Un conto è recuperare i racconti, le leggende, le storie del passato per darne un’interpretazione  socio-antropologica. Sempre utile ed interessante per capire l’animo umano e la società, così come  ci hanno insegnato Adorno e de Martino con i fondamenti dell’antropologia culturale. Diverso  è insistere su stereotipi e luoghi comuni per alimentare fantasmi e paure, improponibili  nel moderno Piemonte del terzo millennio.  Non è assolutamente vero che il lupo attacca  gli esseri umani addirittura al pari delle pecore. Il lupo è così timido e riservato da tenersi ben lontano dalla nostra specie. E’ un miracolo vederlo.Con questo  modo di pensare si  continua a  considerare  pericoloso per gli umani un animale come il lupo, sebbene in questi anni non ci sia mai stato nelle Alpi nessun caso di attacco alle  persone. Una valutazione difficile da accettare  visto che quotidianamente conviviamo con rischi sia in casa che all’aperto,  tanto enormi quanto incompresi. Percepire la giusta dimensione del rischio e convincere gli altri a farlo, credo sia un impegno minimo per un paese civile.

 Il lupo non è né buono né cattivo, è un animale come un altro. Probabilmente se lo si conoscesse un po’ di più e si studiassero i dati che abbiamo a disposizione (Progetto Lupo Regione Piemonte), si eviterebbero tante sciocchezze. A partire dal 1999 il numero di branchi di lupo presenti sul territorio regionale è aumentato e di conseguenza è cresciuto anche il numero di attacchi al bestiame domestico, pur non in maniera proporzionale.

Esiste una scienza  che ci aiuta a conoscere il comportamento degli animali :  l’etologia. A questa dovremmo affidarci quando vogliamo seriamente parlare di animali, siano essi lupi o cani domestici o quant’altro del regno animale. A partire dalle conoscenze scientifiche dovremmo  iniziare a costruire  una seria strategia per rendere  possibile  una convivenza con il ritorno del lupo.

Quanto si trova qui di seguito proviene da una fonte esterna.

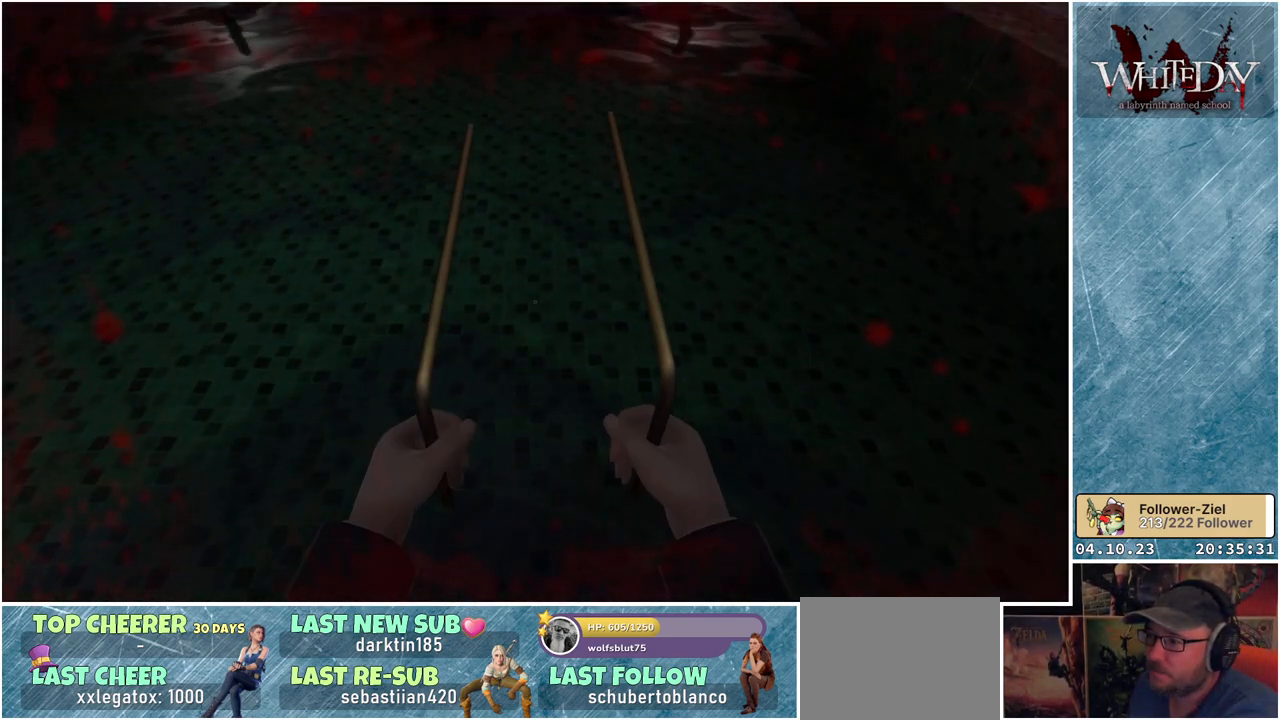
{"buttons": [], "left_stick": "center", "right_stick": "up", "events": [[367, "right_stick", "up"]]}
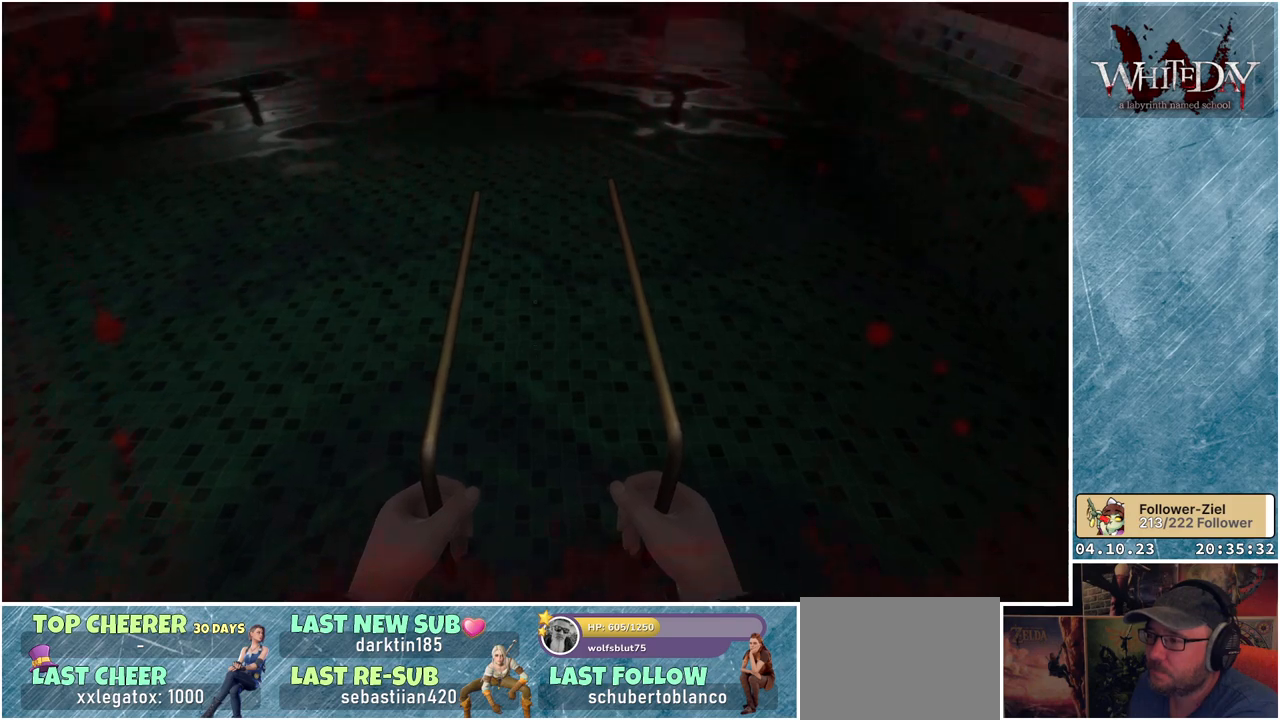
{"buttons": [], "left_stick": "center", "right_stick": "center", "events": [[133, "right_stick", "center"]]}
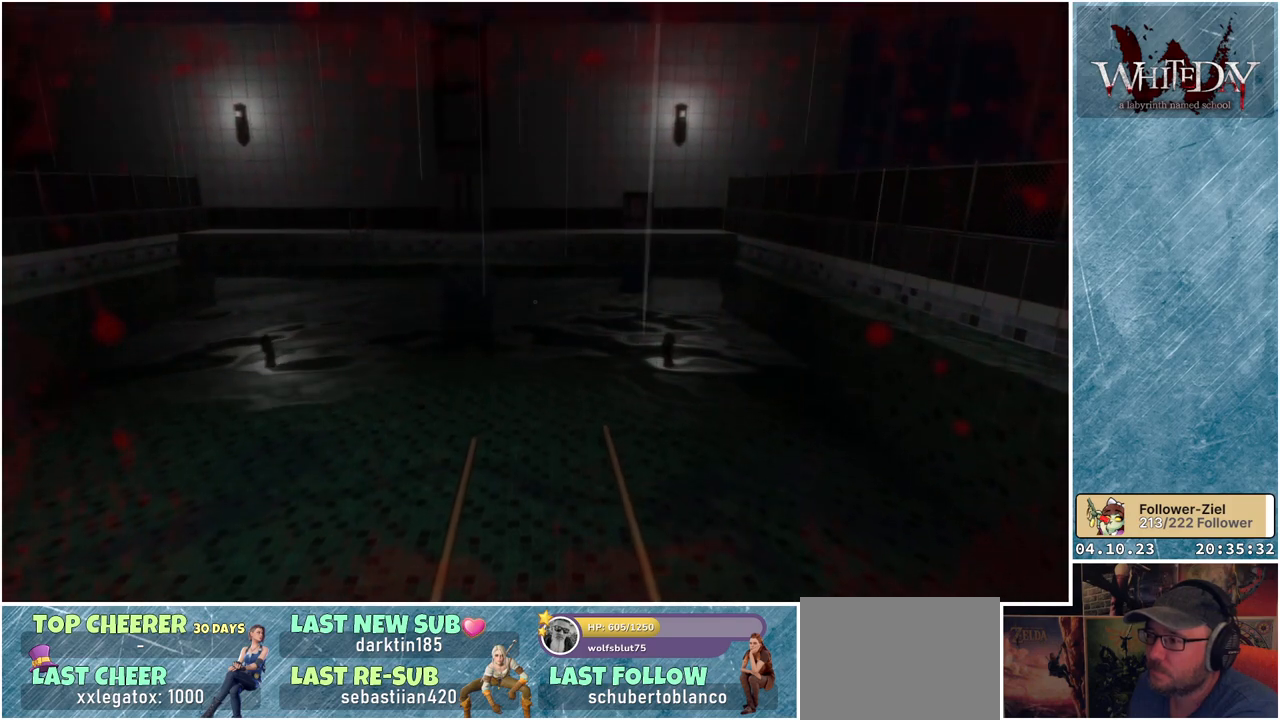
{"buttons": [], "left_stick": "center", "right_stick": "center", "events": [[100, "right_stick", "down"], [367, "right_stick", "center"]]}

Anche se modesto, è innegabile il pericolo per le greggi, e  su questo rischio occorre intervenire. Allo stresso modo occorre comprendere il forte patimento dei pastori “onesti” colpiti. Non capire la sofferenza per un gregge distrutto è da sconsiderati, ma la risposta deve essere “di testa”, non “di pancia”.

Occorre intervenire rafforzando quei  progetti  utili ad affrontare  i reali problemi  dovuti al ritorno del lupo nei pascoli montani. Progetti che realizzino monitoraggi continui sul territorio regionale, sui danni verso gli animali domestici. Sono da sostenere le attività di prevenzione, gestione, con team di veterinari come supporto  agli allevatori, insieme a strumenti normativi per un rapido rimborso dei danni subiti. Non ultimi i  premi per gli allevatori virtuosi che gestiscono il pascolo con buone pratiche.

Attività come queste sono contemplate nell’ottimo progetto del Parco Regionale delle Alpi Marittime, che la Regione Piemonte, con poca lungimiranza, ha pensato di troncare interrompendo i finanziamenti  dal 1° gennaio 2012. Un altro progetto importante, per dimensioni e per risultati è il Life WOLFNET , promosso dai parchi dell’Appenino insieme a Legambiente. Due esempi da seguire  e sostenere se si vuole effettivamente il bene della montagna e dei montanari.

In ultimo non va dimenticato che,  laddove c’è la capacità di reggere la sfida della convivenza con il lupo, possono sorgere  nuove e forti  opportunità economiche. Un territorio che tra le sue offerte turistiche sa anche offrire e comunicare la possibilità di incontri con animali selvatici così affascinanti  come il lupo,  non può che trarne giovamento. La dimostrazione concreta è il bellissimo centro faunistico Uomini e Lupi di Entracque che in due anni di attività ha registrato più di 40 mila visitatori. Una potenzialità economica in più per il territorio montano, sarebbe sciocco disdegnarla in un periodo di crisi come questo.